BEIJING—Nestlé SA is renewing an effort to expand in China's fast-growing dairy market, even as the government cracks down on the sector.
The Swiss food maker plans to spend millions of dollars to teach farmers like Wang Shanshan and her family how to care for their cows.
Nestlé said this week that the company and the northeastern city of Shuangcheng are investing a total of 2.5 billion yuan, or about $400 million, to open a dairy-farming institute. The goal is to train Ms. Wang and some of the other 11,000 farmers with whom Nestlé works about how to feed and care for 500 cows instead of just a handful.
Nestlé will guarantee bank loans for farmers to buy more cattle. The company also plans to set up "cow bases," at which small-scale farmers will pay to have their cattle professionally managed.
Still, expansion appears daunting to Ms. Wang, whose family owns just eight cows. "My parents are growing older and I may just want to get out of the business altogether," she said.
Nestlé, which hopes to increase its market share in China's dairy industry, says it hopes that larger farms will help it boost production and efficiency while projecting a reputation for safety.
Nestlé also works with other farmers globally to increase yields and earnings. In 2010, it began a push to boost the quality and quantity of its coffee, giving thousands of farmers world-wide new coffee trees and teaching the farmers how to get the most from their crops.
In China, domestic dairies and foreign hopefuls are taking steps to bolster safety as Beijing tries to remake the industry after a series of health scandals. Fonterra Co-Operative Group Ltd., which is based in New Zealand, has strengthened plans to build larger farms in China. In 2008 a Chinese dairy in which Fonterra owned a 43% stake was implicated in a contaminated-milk scandal that resulted in the death of six infants and illnesses in 300,000 others.
"If we were to get hit by a safety flaw, it would be devastating," says Roland Decorvet, the chief executive of Nestlé China. The country's overall dairy sales reached $28 billion last year, up 8.5% from a year earlier, according to research firm Euromonitor International.
But most of China's agrarian landscape is made of small-scale farms, using different feed and different varieties of cattle. That adds steps to the distribution channel, maximizing the chances of contamination and decreasing accountability.
One upshot has been health crises, such as the 2008 tainted-milk scandal. Food-safety regulators last year shut down more than 400 dairy producers for not meeting sanitation and certification standards. Last month, government inspectors said they found higher-than-acceptable levels of a carcinogen in milk from China Mengniu Dairy Co., the country's leading dairy by sales. Mengniu, which didn't return calls for this article, said the implicated batch hadn't yet reached the dairy's own testing stage.

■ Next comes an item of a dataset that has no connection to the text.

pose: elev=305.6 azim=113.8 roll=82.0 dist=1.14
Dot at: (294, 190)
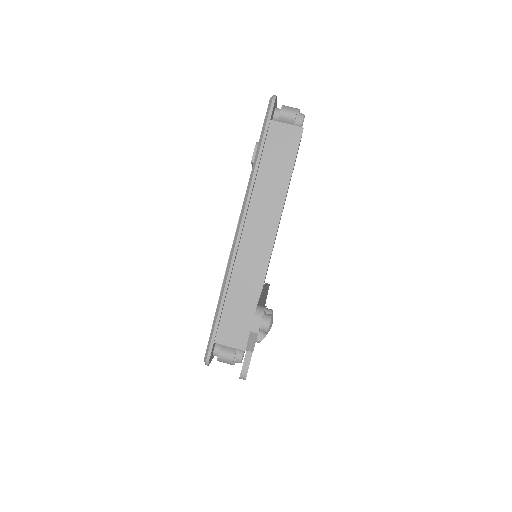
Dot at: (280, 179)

On Thursday state-run Xinhua News Agency reported that authorities are investigating the death of a four-month-old infant and the illness of his twin sister after they drank milk-powder formula made by Synutra International Inc. "We firmly believe this is an isolated incident unrelated to Synutra's products," the Qingdao-based company said. Synutra said it is cooperating with authorities but didn't order a recall, saying it is confident that its products are safe.
China's solution is to consolidate the industry. As a part of a five-year economic plan announced last year, leaders aim to accelerate "agricultural modernization," which includes moving toward decreasing the number of farms. Beijing also offers subsidies to help dairies buy more cattle to create bigger farms. Leaders have said they plan to double milk production to 64 million tons by 2020.
Domestic milk producers are consolidating. China Modern Agriculture Inc., based in China's northeastern city of Harbin, in December finalized an agreement to acquire smaller dairy operation Shangzhi Yulong Cattle Co. Terms weren't disclosed.
Nestlé was dealt a blow in China in 2005, when authorities said varieties of Neslac infant formula contained iodine in excess of national standards. Nestlé has struggled to win back market share in infant formula, which stood at 2.3% in 2010, down from 14.3% in 2003, according to the most recent data from Euromonitor.
Still, Nestlé's results show the market's promise. Its sales from China of all products jumped to 2.8 billion Swiss francs ($2.93 billion) in 2010, up 11% from a year earlier, according to the company's most recently disclosed data. Nestlé last year acquired confectionery company Hsu Fu Chi International and a 60% stake of drink maker Yinlu Food Groups Co.
Mr. Decorvet says the largest herds Nestlé will work with will contain no more than 3,000 cows. He cautions against excessive consolidation, saying that bigger farms can also lead to problems. "Extremes by any means are wrong," he says.
At the Nestlé training institute, foreign and Chinese experts will teach farm management and practical skills, such as machine sanitation. Nestlé says it hopes that the school will inspire entrepreneurial farmers who otherwise might be reluctant to take on debt to borrow milk money for expansion. Some farmers will be trained to run the cow bases to care for the cattle of other farmers, such as Ms. Wang.